A AMD está visando a concorrente Nvidia com seu mais recente lançamento de hardware: um sistema em escala de rack projetado para atender às necessidades de computação dos maiores laboratórios de IA do mundo. Na conferência Advancing AI em São Francisco, a presidente e CEO da AMD, Dra. Lisa Su, apresentou o novo sistema de rack AI, chamado Helios, junto com sua base de clientes em expansão, com a participação da Microsoft, enquanto a empresa se prepara para remessas ainda este ano.
O Helios combina vários processadores em uma única unidade de alta potência otimizada para data centers treinarem e operarem modelos de IA junto com outras cargas de trabalho com uso intensivo de computação.
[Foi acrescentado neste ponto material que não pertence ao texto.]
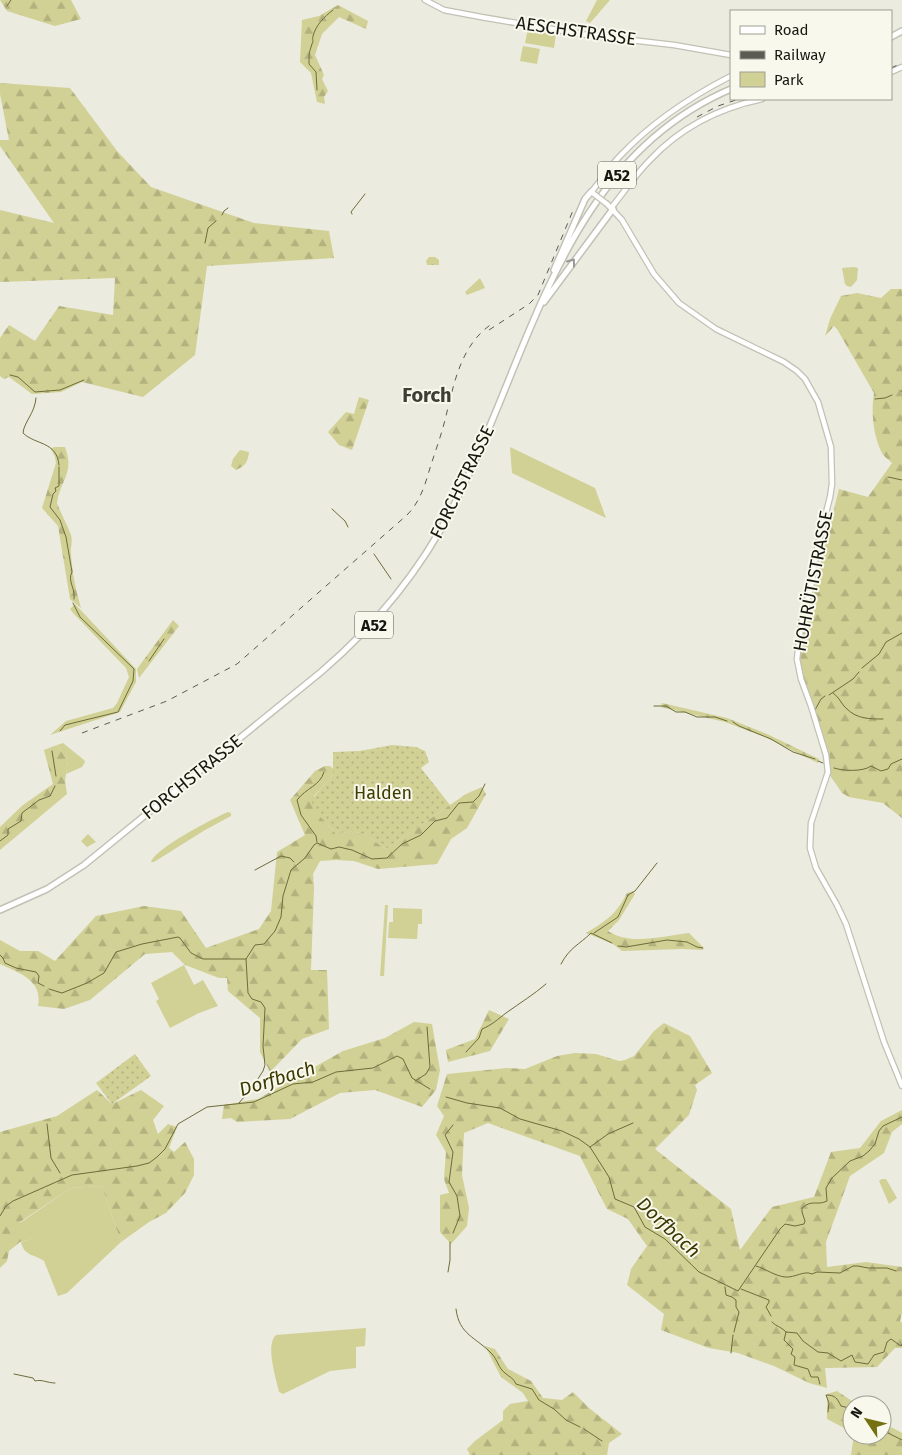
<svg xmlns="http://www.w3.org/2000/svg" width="902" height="1455" viewBox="0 0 902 1455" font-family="'Fira Sans',sans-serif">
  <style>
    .green { fill: #d1d095 }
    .forest { fill: url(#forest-firs) }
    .garden { fill: url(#garden-dots) }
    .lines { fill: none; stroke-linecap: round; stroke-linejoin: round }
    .stream { stroke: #6e6c3a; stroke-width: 1 }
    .major-casing { stroke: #c1c1b5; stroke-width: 7 }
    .highway-casing { stroke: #c1c1b5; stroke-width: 8 }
    .major { stroke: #fff; stroke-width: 4.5 }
    .highway { stroke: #fff; stroke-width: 5 }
    .rail { stroke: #5b5b54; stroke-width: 1; stroke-dasharray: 6 6; stroke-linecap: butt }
    .major-bridge-casing { stroke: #c1c1b5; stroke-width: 7; stroke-linecap: butt }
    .major-bridge { stroke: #fff; stroke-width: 4.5 }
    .oneway { stroke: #979794 }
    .labels { text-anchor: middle; stroke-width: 4; stroke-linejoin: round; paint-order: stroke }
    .shield { fill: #f8f8ec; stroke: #5a5a53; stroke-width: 1 }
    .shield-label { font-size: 16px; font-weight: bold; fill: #171712 }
    .street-label { font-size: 18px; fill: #171712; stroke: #f8f8ec }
    .park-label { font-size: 18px; fill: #403d03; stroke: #f8f8ec }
    .water-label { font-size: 19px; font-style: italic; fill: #3b3800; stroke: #f8f8ec }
    .quarter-label { font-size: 20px; font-weight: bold; fill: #3e3e34; stroke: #f8f8ec }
  </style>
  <defs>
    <pattern id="forest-firs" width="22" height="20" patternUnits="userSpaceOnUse" patternTransform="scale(1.25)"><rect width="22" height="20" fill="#d1d095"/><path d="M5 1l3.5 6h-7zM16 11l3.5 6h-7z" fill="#b3b27f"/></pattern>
    <pattern id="garden-dots" width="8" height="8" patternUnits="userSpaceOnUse" patternTransform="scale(1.25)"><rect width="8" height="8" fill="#d1d095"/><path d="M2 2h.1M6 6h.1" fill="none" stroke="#b3b27f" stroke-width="1.8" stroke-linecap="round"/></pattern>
  </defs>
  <rect width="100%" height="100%" fill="#ebebdf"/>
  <path class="green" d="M528 29 556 34 554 48 525 43Z
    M523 46 540 49 537 64 520 61Z
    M854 267 858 268 857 280 851 287 847 286 845 284 842 268Z
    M480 278 485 288 467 295 465 292Z
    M510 447 595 488 606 518 512 473Z
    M75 604 136 669V682L120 712 50 735 66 721 113 708 117 703 129 677 126 668 74 614 70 609Z
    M63 743 84 760 85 762 82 767 66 774 68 760 57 745Z
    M228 812 231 813V816L205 830 154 862H151C156 848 212 819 228 812Z
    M88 834 96 842 87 847 81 841Z
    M385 905H388L384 976H380Z
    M393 908 422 909V924H418L417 939 388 938 389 922H393Z
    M184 965 194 985 203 980 218 1006 199 1013 170 1028 156 1001 159 999 151 983Z
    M882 1179H886L897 1198 889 1204 879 1181Z
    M102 1186 121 1242 67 1293 58 1296 44 1261C34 1254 24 1256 21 1242L33 1238 20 1223 71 1188Z
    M366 1328 365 1346 356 1347V1368L330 1371 283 1394 279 1392C276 1378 265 1345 276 1335Z"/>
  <path class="forest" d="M0 0H71L81 19 55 26 7 11Z
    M597 0H610L590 23 586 21Z
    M338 5 368 21 366 29 339 17 322 34 315 55 324 75 322 79 328 91 324 97 325 104 317 102 311 73 300 62 302 20 319 16Z
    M0 83 70 88 117 151 151 187 254 223 329 231 334 258 207 266 195 355 143 397 82 382 61 392 32 394 9 377 4 379 0 376V338L9 325 35 341 59 306 113 315 115 278 0 282V210L54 223 0 146V140H9L0 94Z
    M429 257H435L439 260V265H427L426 261Z
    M891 289H902V818L883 803 849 797 842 793 828 772 826 755 801 679 800 646 839 489 868 497 892 463C888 459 883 456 881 451 873 434 871 412 874 393L837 329 834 326 825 336 830 319 841 296 857 293 881 298Z
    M359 397 369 400 352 450 339 445 328 432 346 412 354 414Z
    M54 447H65C75 474 60 480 57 503 61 514 67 524 71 535 73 541 70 548 71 554 72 573 76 590 81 608L70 599 58 526 42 508 56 463 55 457 51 449Z
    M240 450 249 452C248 462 245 466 236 470L231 466 233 459Z
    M173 620 179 626 139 678 137 669Z
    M662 703 727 718 767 734 819 759 818 763 765 737 725 722 661 707Z
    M57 745 68 760 65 781 67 794 0 850V827L23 805 53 784 44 750Z
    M325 766H330L334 770 333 775 314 796 327 824 336 834C362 828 365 835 386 849L466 794 482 787 486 794 467 828 451 839 437 864 378 869 354 861 336 860 320 861 313 874 314 888 311 970H327L329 1029 302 1039 270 1072 260 1052V1018L228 991 227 978H219L185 965 172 952 145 954 90 1000 64 1009 38 1006C43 980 19 973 0 964V940L20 951H38L55 961 96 916 144 906 181 911 206 948 259 929 271 911 277 852 305 835 290 800 315 771Z
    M633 891 635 894 619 920 608 931C630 946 663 936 689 933L703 947V950L682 949 622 951 613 944 586 933C606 921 616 915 627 893Z
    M489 1010 509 1019 490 1051 448 1062 446 1050 475 1039Z
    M414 1022 432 1024 440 1070 436 1090 422 1107 375 1090 340 1093 290 1119 237 1122 231 1118 222 1119 224 1105 258 1099 343 1051 385 1038Z
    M664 1023 690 1036 712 1073 695 1085 697 1090 689 1115 655 1149 731 1209 740 1250 772 1207 814 1197 831 1152 860 1148 881 1121 902 1110V1124L892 1132 884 1153 850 1176 826 1242 827 1267 866 1262 902 1267V1313L900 1321 902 1323V1348H895L877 1367 825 1368 827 1388 809 1383 774 1366 738 1353 709 1348 661 1330 664 1314 627 1285 631 1269 647 1246 628 1219 607 1209 580 1156 488 1123 464 1133 462 1175 469 1208 467 1226 451 1244 440 1232V1195L449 1193 444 1179 446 1152 436 1135 444 1116 437 1106 447 1074 507 1068 525 1069 557 1056 575 1053 596 1054 619 1061 625 1060 634 1056 654 1031Z
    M97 1090 112 1104 141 1090 164 1106 153 1120 158 1134 168 1124 177 1127 169 1148 174 1152 185 1142 194 1159V1175L185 1193 166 1213 149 1222 121 1242 102 1186 71 1188 20 1222 34 1238 20 1242 9 1251 7 1261 0 1268V1132L57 1116Z
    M485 1346 495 1349 508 1369 531 1381 543 1398 562 1400 573 1392 589 1408 622 1434 609 1443 607 1455H470L467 1449 475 1441 503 1420V1411L510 1404 528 1401 523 1393 501 1377Z
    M837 1391 858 1405H852V1432L827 1419V1394Z
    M882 1422 902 1433V1455H851L854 1435H882Z"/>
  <path class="garden" d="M392 745 416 747 425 751 429 762 421 768 450 805 386 849C365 835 362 828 336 834 309 802 301 810 333 775V752L360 751Z
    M135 1054 151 1076 112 1104 96 1083Z"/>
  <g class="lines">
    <path class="stream" d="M7 6 11 0
      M317 90 316 72 309 64C309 53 309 53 312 44 314 40 312 41 313 36 316 25 324 17 333 10
      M352 214 351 212 365 194
      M222 215 224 211 228 208
      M205 243 208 228 216 221
      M10 375 18 377 35 392 60 390 84 380
      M901 391H902
      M36 398C35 413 24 422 23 433 35 445 57 441 59 465
      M875 399 885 398 892 395
      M59 467V486L55 488 56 491 53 494 50 507 60 520 66 537 72 572C67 581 76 589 74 599
      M888 477 902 480
      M332 509 345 521 348 527
      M374 554 391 579
      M149 661 164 639
      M862 668 879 654 886 642 902 633
      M833 693C840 698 841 704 847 709 857 719 870 719 883 719
      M829 695 853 679 859 672
      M654 706H666L676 712H685L697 717H715L727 721
      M815 710 821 699 825 696
      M733 722 739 726 771 739 793 752 815 759
      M60 731 65 725 118 712 133 681 134 669 80 617 73 603
      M52 751 56 776
      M818 761 823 763
      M834 768C843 771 863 772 871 766L881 771 888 769 891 764 902 759
      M0 841 8 835V829L21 821 22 813 39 800 50 796 55 786
      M317 842 316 836 301 815 297 800C306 788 320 786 324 772
      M255 870 281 856 290 858 294 862
      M594 933 618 917 628 895 635 891 657 863
      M618 946 626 947 667 940 687 942 697 947 703 948
      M0 955 3 958 5 963 16 968 36 972 39 976 38 983 44 986
      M561 964C570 947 579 945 591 933L612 943
      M49 989 62 993 87 983 104 973 116 952 142 944 178 937 180 938 191 953 203 959H246
      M466 1052 479 1038 482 1029C492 1025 498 1019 506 1013 520 1003 533 995 546 984
      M415 1081 426 1074 430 1067 427 1027
      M446 1097 467 1103 500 1108 520 1119 562 1131 579 1139 590 1147 609 1177 615 1199 634 1207 645 1227 665 1239 699 1272 738 1291 780 1229 785 1224 795 1226 804 1224 805 1221 802 1212V1208C812 1199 817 1206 827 1201L826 1188 832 1178 850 1161 863 1156 869 1151 875 1144 879 1131 883 1126 902 1117
      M239 1103 252 1088 263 1071 265 1065 263 1046 265 1008 261 1002 252 999 248 993 246 959 255 945 264 944 275 931 281 917 283 896 291 870 305 858 314 845 317 843 331 849 339 847 352 850 372 859 387 858 402 844 421 835 435 821 447 818 459 803 473 802 479 796 485 784
      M47 1124 51 1158 60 1173
      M453 1125 445 1135 453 1152 449 1182 457 1196 460 1216 453 1233
      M590 1147 608 1134 633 1123
      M0 1216 6 1206 13 1201 72 1175 137 1166 149 1163 157 1157 165 1149 178 1124 207 1107 254 1102 293 1084 313 1082 336 1072 373 1068 397 1056 403 1059 412 1078 430 1089
      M756 1266C766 1269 775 1276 785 1277 795 1278 804 1270 812 1274L817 1272 840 1273 853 1266H858L868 1268H887L896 1271
      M448 1272 450 1260V1242
      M725 1287 726 1295 732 1297 736 1300V1307L739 1312 734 1332
      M741 1289 769 1300V1302L766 1307 771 1316
      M456 1309C459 1335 476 1337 492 1354 497 1359 499 1369 505 1373 511 1378 513 1378 516 1384L532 1389 539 1400 554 1409 566 1420 580 1427
      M772 1322C777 1327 780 1326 786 1332L797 1333 803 1341 818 1352 828 1353 841 1361 852 1355 855 1362 868 1364 874 1355 884 1352 887 1342 891 1339 901 1346 902 1344
      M786 1332 784 1340 793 1349 791 1354 795 1357 794 1365 808 1369 811 1377H818L820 1384
      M731 1353 733 1335
      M14 1374 33 1378 35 1381C42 1379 47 1383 55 1383
      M828 1412 829 1403 826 1395C835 1395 837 1398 841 1406L849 1408 850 1413 852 1414
      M584 1429 602 1441
      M882 1430 902 1440"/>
    <g class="major-casing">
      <path id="major" d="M425 0 444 10 481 17 587 35 674 45 731 55
        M891 72 902 67
        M593 193 591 192C601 181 609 167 620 156 652 122 690 97 731 76
        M607 204 622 220 654 274 679 303 716 329 784 362 797 371 805 379 818 402 831 447 832 484 830 497 817 549 811 587 802 618 797 659 801 679 811 706 826 755 828 772 811 823 810 848 816 868 837 905 846 924 884 1042 902 1086
        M611 208C624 192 635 175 650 160 680 128 719 108 762 99"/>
    </g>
    <g class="highway-casing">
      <path id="highway" d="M891 37 902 31
        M554 270 585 199 591 192
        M544 302 613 209
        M0 910 47 889 84 865 321 672C376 625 421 570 454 505 530 358 561 161 731 89"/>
    </g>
    <use href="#major" class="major"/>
    <use href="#highway" class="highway"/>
    <path class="rail" d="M891 68 902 63
      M697 117 718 106 739 99
      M489 330 529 304 538 295 574 208
      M82 733 167 701 237 664 407 515C420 502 425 485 430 468 435 452 441 436 445 420 454 384 460 345 493 323"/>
    <g class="major-bridge-casing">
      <path id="major-bridge" d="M594 194 607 204"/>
    </g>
    <use href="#major-bridge" class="major-bridge"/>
  </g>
  <defs><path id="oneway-chevron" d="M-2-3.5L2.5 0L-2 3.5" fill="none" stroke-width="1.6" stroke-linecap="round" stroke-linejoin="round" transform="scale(1.25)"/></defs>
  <use class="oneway" href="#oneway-chevron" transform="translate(572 262) rotate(-54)"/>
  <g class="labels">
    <g class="shield">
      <rect x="598" y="161.5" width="38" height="27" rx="4"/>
      <rect x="355" y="611.5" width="38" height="27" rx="4"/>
    </g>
    <g class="shield-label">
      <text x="617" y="181">A52</text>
      <text x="374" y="631">A52</text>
    </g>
    <g class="street-label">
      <text transform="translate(576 31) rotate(8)" y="6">AESCHSTRASSE</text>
      <text transform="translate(462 482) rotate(-64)" y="6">FORCHSTRASSE</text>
      <text transform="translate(813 581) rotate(-79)" y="6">HOHRÜTISTRASSE</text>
      <text transform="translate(192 777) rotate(-39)" y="6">FORCHSTRASSE</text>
    </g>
    <g class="park-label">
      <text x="383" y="799">Halden</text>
    </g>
    <g class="water-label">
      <text transform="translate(277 1078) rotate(-17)" y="7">Dorfbach</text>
      <text transform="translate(669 1227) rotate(43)" y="7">Dorfbach</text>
    </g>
    <g class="quarter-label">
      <text x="427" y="402">Forch</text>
    </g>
  </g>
  <rect x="730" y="10" width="162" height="90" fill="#f8f8ec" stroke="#9e9e95"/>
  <rect x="740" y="26" width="25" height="8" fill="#ffffff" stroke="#9e9e95"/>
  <text x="774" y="35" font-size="15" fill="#171712">Road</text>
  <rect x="740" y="51" width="25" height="8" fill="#5b5b54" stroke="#9e9e95"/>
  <text x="774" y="60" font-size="15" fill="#171712">Railway</text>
  <rect x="740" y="72" width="25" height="15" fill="#d1d095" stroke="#9e9e95"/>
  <text x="774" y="85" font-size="15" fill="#171712">Park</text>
  <g transform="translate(867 1420) rotate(305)"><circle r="24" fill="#f8f8ec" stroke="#9e9e95"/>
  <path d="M0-4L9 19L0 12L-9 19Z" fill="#757113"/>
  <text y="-8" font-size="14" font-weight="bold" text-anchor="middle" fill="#171712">N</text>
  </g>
</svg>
Su descreveu o Helios como o “rack de IA de mais alto desempenho” da indústria de tecnologia, construído especificamente para lidar com os modelos de fronteira mais exigentes em escala. O sistema será implantado por empresas líderes de IA em escala de gigawatts.
A Nvidia dominou historicamente o mercado de racks de IA com seus sistemas Vera Rubin e Grace Blackwell. No entanto, as primeiras métricas de desempenho indicam que o Helios supera o Vera Rubin em várias áreas importantes, apresentando à AMD uma vantagem competitiva potencial, de acordo com o The Register.
O Helios foi inicialmente revelado em 2025 e demonstrado na CES 2026. Ele já atraiu interesse significativo de clientes importantes, incluindo OpenAI, Meta, Oracle, Anthropic e Microsoft. O CEO da Microsoft, Satya Nadella, anunciou planos para aprimorar a infraestrutura do Azure com o Helios. Além disso, a AMD e a Anthropic formaram uma parceria estratégica para implantar até dois gigawatts de GPUs usando o sistema Helios.
Em conjunto com o lançamento do Helios, a AMD revelou sua CPU Venice-X, projetada para cargas de trabalho de alta computação em data centers, com estreia prevista para 2027. Durante seu discurso, Su discutiu o futuro da indústria de chips, prevendo que os chips que alimentam a IA influenciarão significativamente o mercado geral de computação até 2030. Essa mudança é impulsionada pelo que ela descreveu como uma “mudança radical na demanda de computação” resultante do aumento da IA de agência.
Su elaborou sobre a crescente complexidade das tarefas de IA, afirmando: “Quando você pede ao agente para fazer algo, ele na verdade tem dezenas de etapas, e tem que raciocinar, e tem que chamar ferramentas, e tem que acessar dados”. Ela enfatizou a necessidade de inúmeras GPUs para lidar com esses processos de maneira eficaz.
Su previu que o mercado de aceleradores de IA atingiria aproximadamente US$ 1,4 trilhão até 2030, aproximando-se potencialmente do tamanho do atual mercado de semicondutores. “Esperamos que as GPUs constituam a grande maioria desse mercado”, acrescentou Su. Ela observou que à medida que os algoritmos evoluem e as cargas de trabalho mudam, a demanda por soluções programáveis dentro do ecossistema de silício continuará a se expandir.